Document text ->
Thursday, May 1, 2014

How Did You Retire at 43??

Wait ... what???

The Official Dilbert Website featuring Scott Adams Dilbert strips, animations and more
http://dilbert.com/strips/comic/2010-07-15/

Last week I announced to my employer that I was going to be retiring at the beginning of June.  Reactions were mixed, but mostly dumbfounded.  How could I be retiring?  I was only 43.  What did I plan to do with myself?  How would I support myself?  What if the stock market dropped?  Did I win the lottery?

I'm going to give you a sneak peek to the end of the article, so if you don't read anything else, just read this:

Here is the simple solution for retiring:

Stop buying so much shit!!


OK, now that we've gotten that out of the way....

Recorded data ->
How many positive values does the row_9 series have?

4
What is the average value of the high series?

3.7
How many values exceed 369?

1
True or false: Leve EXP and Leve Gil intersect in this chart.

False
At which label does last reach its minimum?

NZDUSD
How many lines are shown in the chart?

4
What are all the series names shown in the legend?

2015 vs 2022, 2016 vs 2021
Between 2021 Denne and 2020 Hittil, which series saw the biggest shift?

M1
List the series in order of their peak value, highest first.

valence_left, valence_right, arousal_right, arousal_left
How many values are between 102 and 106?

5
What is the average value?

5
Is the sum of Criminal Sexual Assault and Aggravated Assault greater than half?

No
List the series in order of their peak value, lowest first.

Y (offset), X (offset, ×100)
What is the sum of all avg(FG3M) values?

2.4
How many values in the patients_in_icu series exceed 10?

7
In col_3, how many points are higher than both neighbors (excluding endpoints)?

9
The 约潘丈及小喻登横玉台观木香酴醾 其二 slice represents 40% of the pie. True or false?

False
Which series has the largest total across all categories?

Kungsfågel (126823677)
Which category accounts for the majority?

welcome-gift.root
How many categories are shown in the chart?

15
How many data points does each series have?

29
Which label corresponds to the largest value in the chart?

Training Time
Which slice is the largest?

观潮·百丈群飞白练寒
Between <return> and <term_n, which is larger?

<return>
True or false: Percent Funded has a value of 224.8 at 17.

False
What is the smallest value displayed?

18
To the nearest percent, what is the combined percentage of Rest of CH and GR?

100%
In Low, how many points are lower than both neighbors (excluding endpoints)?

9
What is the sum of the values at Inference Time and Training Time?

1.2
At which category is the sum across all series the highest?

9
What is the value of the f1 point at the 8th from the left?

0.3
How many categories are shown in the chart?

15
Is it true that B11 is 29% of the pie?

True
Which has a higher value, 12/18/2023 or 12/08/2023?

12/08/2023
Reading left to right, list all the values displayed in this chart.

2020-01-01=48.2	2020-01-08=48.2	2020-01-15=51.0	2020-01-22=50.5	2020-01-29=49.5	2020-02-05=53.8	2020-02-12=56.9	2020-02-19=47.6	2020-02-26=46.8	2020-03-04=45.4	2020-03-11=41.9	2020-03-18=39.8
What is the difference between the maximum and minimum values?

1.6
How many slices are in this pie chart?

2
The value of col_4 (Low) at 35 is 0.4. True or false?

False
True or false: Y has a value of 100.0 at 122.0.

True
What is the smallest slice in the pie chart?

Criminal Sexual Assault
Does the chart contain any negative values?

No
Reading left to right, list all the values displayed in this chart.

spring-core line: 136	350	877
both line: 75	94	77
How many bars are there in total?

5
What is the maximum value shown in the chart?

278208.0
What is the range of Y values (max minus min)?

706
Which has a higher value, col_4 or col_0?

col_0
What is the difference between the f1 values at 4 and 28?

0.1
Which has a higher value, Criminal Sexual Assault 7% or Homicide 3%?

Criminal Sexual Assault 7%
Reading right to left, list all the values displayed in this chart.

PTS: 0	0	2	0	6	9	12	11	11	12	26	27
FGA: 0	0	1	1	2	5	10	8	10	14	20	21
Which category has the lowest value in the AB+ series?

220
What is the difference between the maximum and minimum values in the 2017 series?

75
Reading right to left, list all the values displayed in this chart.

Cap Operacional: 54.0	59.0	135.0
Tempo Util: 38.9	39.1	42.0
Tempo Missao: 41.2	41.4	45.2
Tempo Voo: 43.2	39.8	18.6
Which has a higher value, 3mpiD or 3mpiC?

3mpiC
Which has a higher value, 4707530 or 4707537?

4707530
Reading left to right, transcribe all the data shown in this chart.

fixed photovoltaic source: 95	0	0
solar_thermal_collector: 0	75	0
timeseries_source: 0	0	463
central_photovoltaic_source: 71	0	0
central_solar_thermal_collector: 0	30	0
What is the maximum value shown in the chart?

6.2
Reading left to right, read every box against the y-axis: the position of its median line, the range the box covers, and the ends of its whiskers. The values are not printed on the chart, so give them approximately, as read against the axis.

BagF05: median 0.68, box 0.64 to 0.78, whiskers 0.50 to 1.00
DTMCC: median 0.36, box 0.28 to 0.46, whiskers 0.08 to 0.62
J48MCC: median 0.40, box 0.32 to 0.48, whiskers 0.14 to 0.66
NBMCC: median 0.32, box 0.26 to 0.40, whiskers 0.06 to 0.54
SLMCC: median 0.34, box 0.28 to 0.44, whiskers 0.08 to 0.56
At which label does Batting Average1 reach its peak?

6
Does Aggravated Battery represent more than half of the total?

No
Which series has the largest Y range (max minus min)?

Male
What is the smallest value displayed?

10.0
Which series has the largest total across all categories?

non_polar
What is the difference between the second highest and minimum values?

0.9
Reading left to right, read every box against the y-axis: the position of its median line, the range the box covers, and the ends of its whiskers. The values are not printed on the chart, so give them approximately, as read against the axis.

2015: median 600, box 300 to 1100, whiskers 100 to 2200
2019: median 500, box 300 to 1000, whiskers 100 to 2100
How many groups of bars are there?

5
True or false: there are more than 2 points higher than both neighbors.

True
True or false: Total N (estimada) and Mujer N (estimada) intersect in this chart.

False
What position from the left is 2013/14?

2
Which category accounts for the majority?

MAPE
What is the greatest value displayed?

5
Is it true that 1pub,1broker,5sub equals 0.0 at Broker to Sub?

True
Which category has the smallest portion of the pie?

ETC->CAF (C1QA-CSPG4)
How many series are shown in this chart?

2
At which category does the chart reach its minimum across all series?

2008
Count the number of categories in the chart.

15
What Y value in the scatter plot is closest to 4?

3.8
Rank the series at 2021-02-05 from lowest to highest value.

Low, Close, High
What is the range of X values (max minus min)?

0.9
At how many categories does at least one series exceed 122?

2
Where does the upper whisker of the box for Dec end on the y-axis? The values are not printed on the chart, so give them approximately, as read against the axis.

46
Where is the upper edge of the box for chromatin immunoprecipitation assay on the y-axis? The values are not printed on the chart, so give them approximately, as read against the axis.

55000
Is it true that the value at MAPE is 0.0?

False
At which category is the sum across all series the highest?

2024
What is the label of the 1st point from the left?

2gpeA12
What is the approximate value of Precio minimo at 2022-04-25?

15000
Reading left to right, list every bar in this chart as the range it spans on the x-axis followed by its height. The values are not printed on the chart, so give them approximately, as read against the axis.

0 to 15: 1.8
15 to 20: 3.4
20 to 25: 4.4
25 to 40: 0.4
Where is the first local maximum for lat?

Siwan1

Task instructions ->
- 1) In the post about retiring at 43, copy everything from "Thursday, May 1, 2014" down to "win the lottery?".
- 2) Do these statements agree with the post about retiring at 43? (a) The writer told the employer about retiring at the beginning of June. (b) Most people reacted to the news with excitement. (c) The writer was 43 at the time of the announcement.

Task responses ->
- 1)
Thursday, May 1, 2014

How Did You Retire at 43??

Wait ... what???

The Official Dilbert Website featuring Scott Adams Dilbert strips, animations and more
http://dilbert.com/strips/comic/2010-07-15/

Last week I announced to my employer that I was going to be retiring at the beginning of June.  Reactions were mixed, but mostly dumbfounded.  How could I be retiring?  I was only 43.  What did I plan to do with myself?  How would I support myself?  What if the stock market dropped?  Did I win the lottery?

- 2)
(a) Yes: "Last week I announced to my employer that I was going to be retiring at the beginning of June."
(b) No: "Reactions were mixed, but mostly dumbfounded."
(c) Yes: "I was only 43."